▶ Exercise: The answer is the data below, repeated exactly, with no pictures included.

▶ Provided records:
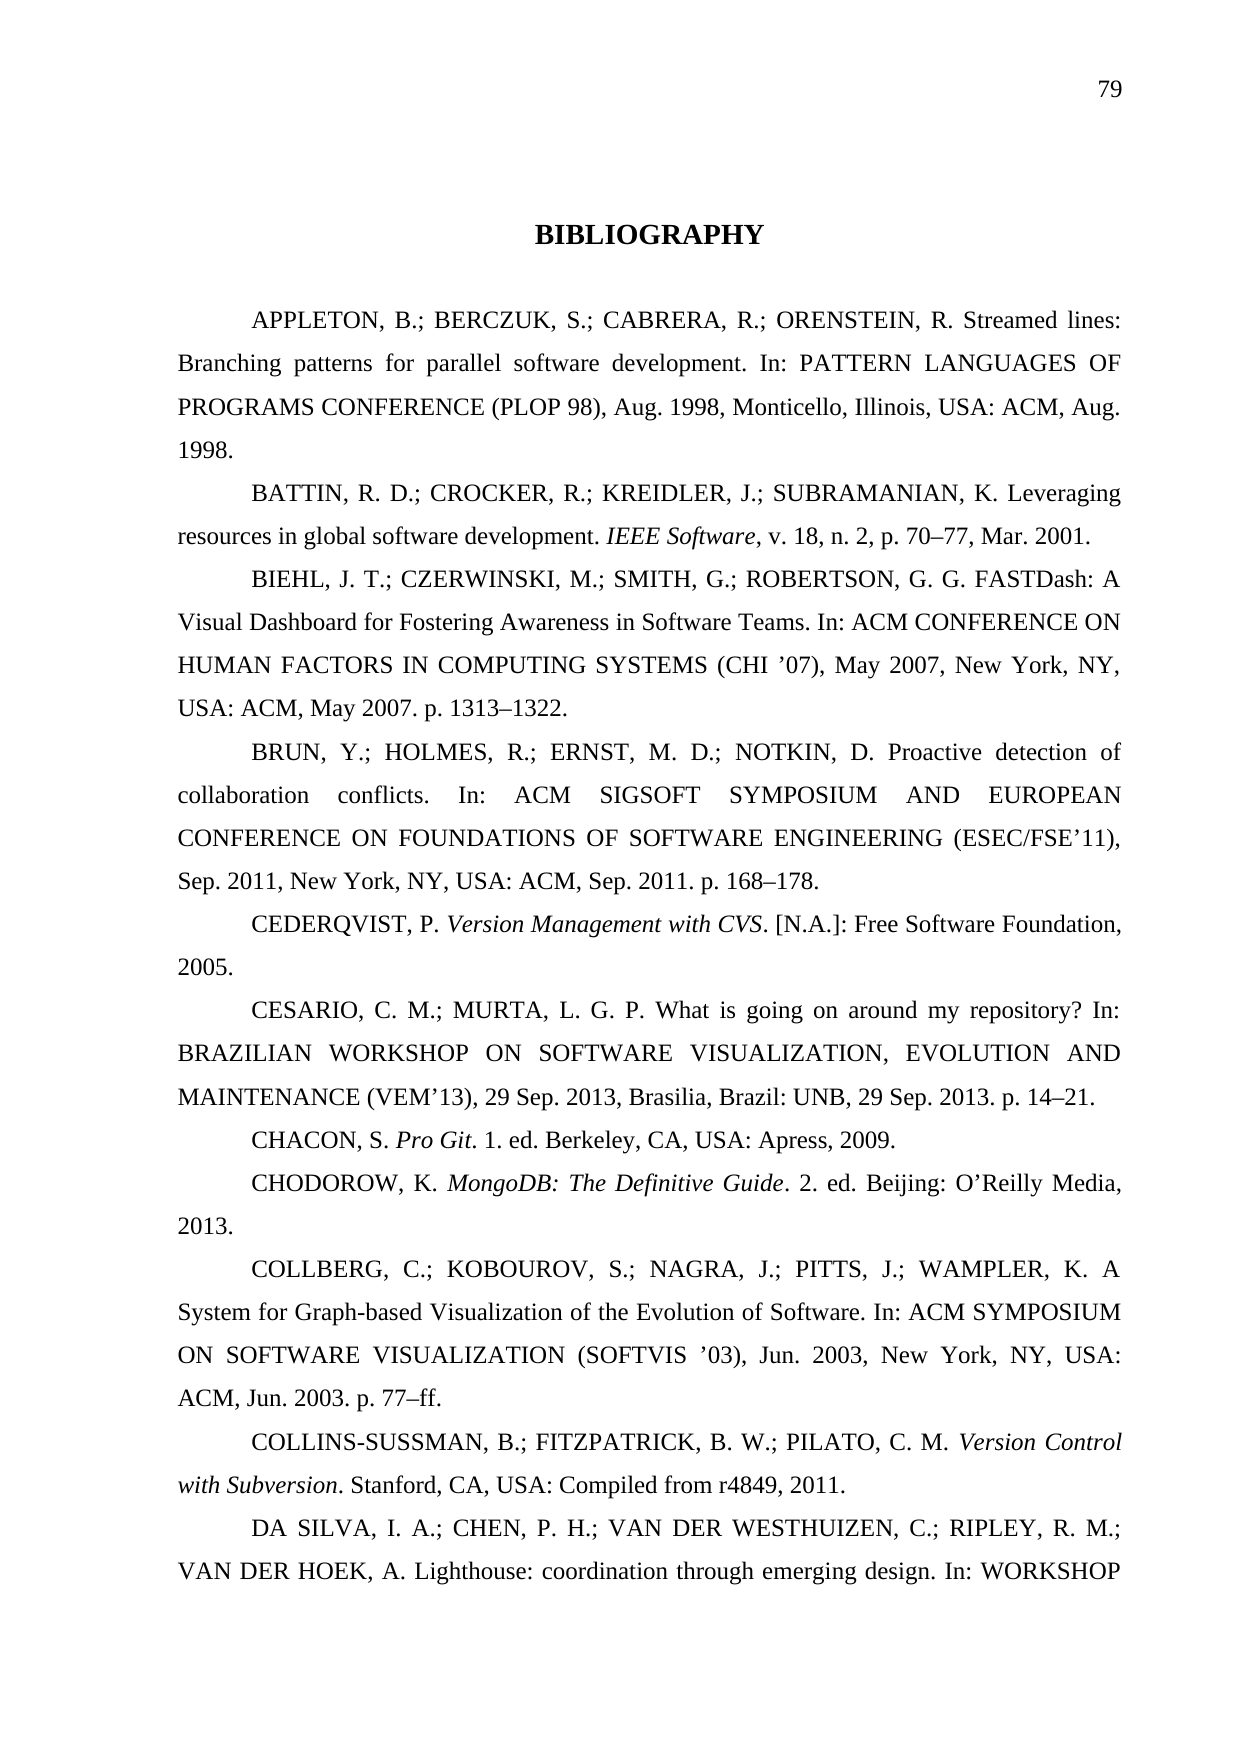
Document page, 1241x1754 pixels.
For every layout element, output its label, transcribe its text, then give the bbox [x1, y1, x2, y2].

text CESARIO, C. M.; MURTA, L. G. P. What is going on around my repository? In: BRAZILIAN WORKSHOP ON SOFTWARE VISUALIZATION, EVOLUTION AND MAINTENANCE (VEM’13), 29 Sep. 2013, Brasilia, Brazil: UNB, 29 Sep. 2013. p. 14–21. [177, 995, 1122, 1110]
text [177, 1513, 1122, 1585]
text BRUN, Y.; HOLMES, R.; ERNST, M. D.; NOTKIN, D. Proactive detection of collaboration conflicts. In: ACM SIGSOFT SYMPOSIUM AND EUROPEAN CONFERENCE ON FOUNDATIONS OF SOFTWARE ENGINEERING (ESEC/FSE’11), Sep. 2011, New York, NY, USA: ACM, Sep. 2011. p. 168–178. [177, 737, 1122, 895]
text CHACON, S. Pro Git. 1. ed. Berkeley, CA, USA: Apress, 2009. [177, 1125, 1122, 1153]
text BIEHL, J. T.; CZERWINSKI, M.; SMITH, G.; ROBERTSON, G. G. FASTDash: A Visual Dashboard for Fostering Awareness in Software Teams. In: ACM CONFERENCE ON HUMAN FACTORS IN COMPUTING SYSTEMS (CHI ’07), May 2007, New York, NY, USA: ACM, May 2007. p. 1313–1322. [177, 564, 1122, 722]
text Bibliography [177, 217, 1122, 251]
text CEDERQVIST, P. Version Management with CVS. [N.A.]: Free Software Foundation, 2005. [177, 909, 1122, 981]
text CHODOROW, K. MongoDB: The Definitive Guide. 2. ed. Beijing: O’Reilly Media, 2013. [177, 1168, 1122, 1240]
text BATTIN, R. D.; CROCKER, R.; KREIDLER, J.; SUBRAMANIAN, K. Leveraging resources in global software development. IEEE Software, v. 18, n. 2, p. 70–77, Mar. 2001. [177, 478, 1122, 550]
text COLLBERG, C.; KOBOUROV, S.; NAGRA, J.; PITTS, J.; WAMPLER, K. A System for Graph-based Visualization of the Evolution of Software. In: ACM SYMPOSIUM ON SOFTWARE VISUALIZATION (SOFTVIS ’03), Jun. 2003, New York, NY, USA: ACM, Jun. 2003. p. 77–ff. [177, 1254, 1122, 1412]
text APPLETON, B.; BERCZUK, S.; CABRERA, R.; ORENSTEIN, R. Streamed lines: Branching patterns for parallel software development. In: PATTERN LANGUAGES OF PROGRAMS CONFERENCE (PLOP 98), Aug. 1998, Monticello, Illinois, USA: ACM, Aug. 1998. [177, 305, 1122, 463]
text COLLINS-SUSSMAN, B.; FITZPATRICK, B. W.; PILATO, C. M. Version Control with Subversion. Stanford, CA, USA: Compiled from r4849, 2011. [177, 1427, 1122, 1498]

▶ Task result:
Document page, 1241x1754 pixels.
For every layout element, output its label, transcribe its text, then give the bbox [x1, y1, x2, y2].

text CESARIO, C. M.; MURTA, L. G. P. What is going on around my repository? In: BRAZILIAN WORKSHOP ON SOFTWARE VISUALIZATION, EVOLUTION AND MAINTENANCE (VEM’13), 29 Sep. 2013, Brasilia, Brazil: UNB, 29 Sep. 2013. p. 14–21. [177, 995, 1122, 1110]
text [177, 1513, 1122, 1585]
text BRUN, Y.; HOLMES, R.; ERNST, M. D.; NOTKIN, D. Proactive detection of collaboration conflicts. In: ACM SIGSOFT SYMPOSIUM AND EUROPEAN CONFERENCE ON FOUNDATIONS OF SOFTWARE ENGINEERING (ESEC/FSE’11), Sep. 2011, New York, NY, USA: ACM, Sep. 2011. p. 168–178. [177, 737, 1122, 895]
text CHACON, S. Pro Git. 1. ed. Berkeley, CA, USA: Apress, 2009. [177, 1125, 1122, 1153]
text BIEHL, J. T.; CZERWINSKI, M.; SMITH, G.; ROBERTSON, G. G. FASTDash: A Visual Dashboard for Fostering Awareness in Software Teams. In: ACM CONFERENCE ON HUMAN FACTORS IN COMPUTING SYSTEMS (CHI ’07), May 2007, New York, NY, USA: ACM, May 2007. p. 1313–1322. [177, 564, 1122, 722]
text Bibliography [177, 217, 1122, 251]
text CEDERQVIST, P. Version Management with CVS. [N.A.]: Free Software Foundation, 2005. [177, 909, 1122, 981]
text CHODOROW, K. MongoDB: The Definitive Guide. 2. ed. Beijing: O’Reilly Media, 2013. [177, 1168, 1122, 1240]
text BATTIN, R. D.; CROCKER, R.; KREIDLER, J.; SUBRAMANIAN, K. Leveraging resources in global software development. IEEE Software, v. 18, n. 2, p. 70–77, Mar. 2001. [177, 478, 1122, 550]
text COLLBERG, C.; KOBOUROV, S.; NAGRA, J.; PITTS, J.; WAMPLER, K. A System for Graph-based Visualization of the Evolution of Software. In: ACM SYMPOSIUM ON SOFTWARE VISUALIZATION (SOFTVIS ’03), Jun. 2003, New York, NY, USA: ACM, Jun. 2003. p. 77–ff. [177, 1254, 1122, 1412]
text APPLETON, B.; BERCZUK, S.; CABRERA, R.; ORENSTEIN, R. Streamed lines: Branching patterns for parallel software development. In: PATTERN LANGUAGES OF PROGRAMS CONFERENCE (PLOP 98), Aug. 1998, Monticello, Illinois, USA: ACM, Aug. 1998. [177, 305, 1122, 463]
text COLLINS-SUSSMAN, B.; FITZPATRICK, B. W.; PILATO, C. M. Version Control with Subversion. Stanford, CA, USA: Compiled from r4849, 2011. [177, 1427, 1122, 1498]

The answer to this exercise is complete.